Records for this exercise ▸
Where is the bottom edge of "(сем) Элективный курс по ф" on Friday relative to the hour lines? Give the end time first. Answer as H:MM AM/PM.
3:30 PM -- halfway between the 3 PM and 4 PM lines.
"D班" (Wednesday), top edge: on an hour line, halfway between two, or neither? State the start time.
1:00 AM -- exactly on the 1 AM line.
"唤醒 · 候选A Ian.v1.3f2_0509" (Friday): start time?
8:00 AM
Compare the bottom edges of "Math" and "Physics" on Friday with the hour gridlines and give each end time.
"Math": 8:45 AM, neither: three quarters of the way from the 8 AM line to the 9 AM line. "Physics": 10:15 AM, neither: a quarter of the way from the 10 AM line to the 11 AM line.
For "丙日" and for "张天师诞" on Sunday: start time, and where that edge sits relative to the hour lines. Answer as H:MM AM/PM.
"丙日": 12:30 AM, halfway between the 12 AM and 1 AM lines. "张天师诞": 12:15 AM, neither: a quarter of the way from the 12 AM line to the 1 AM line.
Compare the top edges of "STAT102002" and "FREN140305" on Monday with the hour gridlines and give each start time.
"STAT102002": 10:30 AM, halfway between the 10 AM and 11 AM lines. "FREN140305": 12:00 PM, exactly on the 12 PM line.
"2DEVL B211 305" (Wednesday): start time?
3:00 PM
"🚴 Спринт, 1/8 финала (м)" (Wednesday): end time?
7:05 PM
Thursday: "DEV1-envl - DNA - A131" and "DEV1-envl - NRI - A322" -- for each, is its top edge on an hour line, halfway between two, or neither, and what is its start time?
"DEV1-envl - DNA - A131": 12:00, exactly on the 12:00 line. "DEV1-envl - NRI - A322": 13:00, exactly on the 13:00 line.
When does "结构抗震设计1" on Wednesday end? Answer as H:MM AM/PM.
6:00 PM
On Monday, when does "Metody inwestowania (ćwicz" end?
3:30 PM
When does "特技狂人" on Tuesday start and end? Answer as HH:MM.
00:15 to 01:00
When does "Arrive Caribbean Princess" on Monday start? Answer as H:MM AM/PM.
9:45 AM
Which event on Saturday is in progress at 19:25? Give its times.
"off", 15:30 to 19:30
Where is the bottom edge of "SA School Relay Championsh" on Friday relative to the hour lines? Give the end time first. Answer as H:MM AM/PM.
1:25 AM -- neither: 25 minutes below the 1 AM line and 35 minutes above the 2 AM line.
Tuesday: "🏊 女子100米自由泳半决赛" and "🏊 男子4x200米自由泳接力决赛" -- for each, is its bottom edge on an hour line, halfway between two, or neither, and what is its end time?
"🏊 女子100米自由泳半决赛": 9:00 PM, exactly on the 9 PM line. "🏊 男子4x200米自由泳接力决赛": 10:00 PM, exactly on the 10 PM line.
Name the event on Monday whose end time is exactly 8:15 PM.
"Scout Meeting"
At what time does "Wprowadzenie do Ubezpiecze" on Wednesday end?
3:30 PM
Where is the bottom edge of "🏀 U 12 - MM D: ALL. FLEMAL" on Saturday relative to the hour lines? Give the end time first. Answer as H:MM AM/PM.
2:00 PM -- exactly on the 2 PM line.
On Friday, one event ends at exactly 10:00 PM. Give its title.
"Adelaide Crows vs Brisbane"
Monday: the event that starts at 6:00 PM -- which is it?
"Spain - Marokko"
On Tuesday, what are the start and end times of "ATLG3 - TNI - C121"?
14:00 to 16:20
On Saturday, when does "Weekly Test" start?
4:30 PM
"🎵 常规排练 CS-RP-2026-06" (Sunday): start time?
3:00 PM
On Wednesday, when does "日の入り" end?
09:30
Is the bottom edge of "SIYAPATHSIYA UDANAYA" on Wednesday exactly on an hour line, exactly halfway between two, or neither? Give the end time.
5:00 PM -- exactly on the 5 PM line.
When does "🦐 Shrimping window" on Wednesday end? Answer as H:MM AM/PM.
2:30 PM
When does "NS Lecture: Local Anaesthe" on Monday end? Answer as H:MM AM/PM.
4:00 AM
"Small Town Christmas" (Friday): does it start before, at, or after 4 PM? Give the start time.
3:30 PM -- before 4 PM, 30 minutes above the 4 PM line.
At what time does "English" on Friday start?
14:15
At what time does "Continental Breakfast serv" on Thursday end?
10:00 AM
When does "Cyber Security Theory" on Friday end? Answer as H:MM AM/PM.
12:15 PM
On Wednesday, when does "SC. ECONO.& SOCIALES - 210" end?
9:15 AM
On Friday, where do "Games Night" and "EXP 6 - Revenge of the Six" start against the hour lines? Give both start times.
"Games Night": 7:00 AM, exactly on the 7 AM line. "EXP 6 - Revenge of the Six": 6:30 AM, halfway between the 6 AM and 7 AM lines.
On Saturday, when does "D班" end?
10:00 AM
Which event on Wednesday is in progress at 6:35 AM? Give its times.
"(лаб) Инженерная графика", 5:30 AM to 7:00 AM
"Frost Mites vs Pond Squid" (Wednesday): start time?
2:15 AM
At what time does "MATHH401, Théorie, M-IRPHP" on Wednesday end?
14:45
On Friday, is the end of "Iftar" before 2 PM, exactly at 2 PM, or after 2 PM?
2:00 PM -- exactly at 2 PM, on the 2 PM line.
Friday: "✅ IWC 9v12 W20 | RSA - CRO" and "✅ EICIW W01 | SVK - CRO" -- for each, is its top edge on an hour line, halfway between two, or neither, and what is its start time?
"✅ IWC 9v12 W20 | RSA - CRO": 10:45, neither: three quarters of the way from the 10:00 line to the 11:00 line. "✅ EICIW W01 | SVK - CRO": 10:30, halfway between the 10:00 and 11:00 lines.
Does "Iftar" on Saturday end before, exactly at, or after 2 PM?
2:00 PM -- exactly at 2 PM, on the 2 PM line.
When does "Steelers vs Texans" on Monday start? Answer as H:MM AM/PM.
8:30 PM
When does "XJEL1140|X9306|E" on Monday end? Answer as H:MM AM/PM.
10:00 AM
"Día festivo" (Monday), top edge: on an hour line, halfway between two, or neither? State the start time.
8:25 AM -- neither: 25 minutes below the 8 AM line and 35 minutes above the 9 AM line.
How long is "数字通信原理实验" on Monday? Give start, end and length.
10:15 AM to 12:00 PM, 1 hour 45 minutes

To be done ▸
Can you render the records above as a Markdown table with the columns Row and Record line, starting at the line that contains "Compare the top" and ending at the line that contains "10 PM line.", with both of those lines included and blank lines left out?

Task result ▸
| Row | Record line |
|---|---|
| 1 | Compare the top edges of "STAT102002" and "FREN140305" on Monday with the hour gridlines and give each start time. |
| 2 | "STAT102002": 10:30 AM, halfway between the 10 AM and 11 AM lines. "FREN140305": 12:00 PM, exactly on the 12 PM line. |
| 3 | "2DEVL B211 305" (Wednesday): start time? |
| 4 | 3:00 PM |
| 5 | "🚴 Спринт, 1/8 финала (м)" (Wednesday): end time? |
| 6 | 7:05 PM |
| 7 | Thursday: "DEV1-envl - DNA - A131" and "DEV1-envl - NRI - A322" -- for each, is its top edge on an hour line, halfway between two, or neither, and what is its start time? |
| 8 | "DEV1-envl - DNA - A131": 12:00, exactly on the 12:00 line. "DEV1-envl - NRI - A322": 13:00, exactly on the 13:00 line. |
| 9 | When does "结构抗震设计1" on Wednesday end? Answer as H:MM AM/PM. |
| 10 | 6:00 PM |
| 11 | On Monday, when does "Metody inwestowania (ćwicz" end? |
| 12 | 3:30 PM |
| 13 | When does "特技狂人" on Tuesday start and end? Answer as HH:MM. |
| 14 | 00:15 to 01:00 |
| 15 | When does "Arrive Caribbean Princess" on Monday start? Answer as H:MM AM/PM. |
| 16 | 9:45 AM |
| 17 | Which event on Saturday is in progress at 19:25? Give its times. |
| 18 | "off", 15:30 to 19:30 |
| 19 | Where is the bottom edge of "SA School Relay Championsh" on Friday relative to the hour lines? Give the end time first. Answer as H:MM AM/PM. |
| 20 | 1:25 AM -- neither: 25 minutes below the 1 AM line and 35 minutes above the 2 AM line. |
| 21 | Tuesday: "🏊 女子100米自由泳半决赛" and "🏊 男子4x200米自由泳接力决赛" -- for each, is its bottom edge on an hour line, halfway between two, or neither, and what is its end time? |
| 22 | "🏊 女子100米自由泳半决赛": 9:00 PM, exactly on the 9 PM line. "🏊 男子4x200米自由泳接力决赛": 10:00 PM, exactly on the 10 PM line. |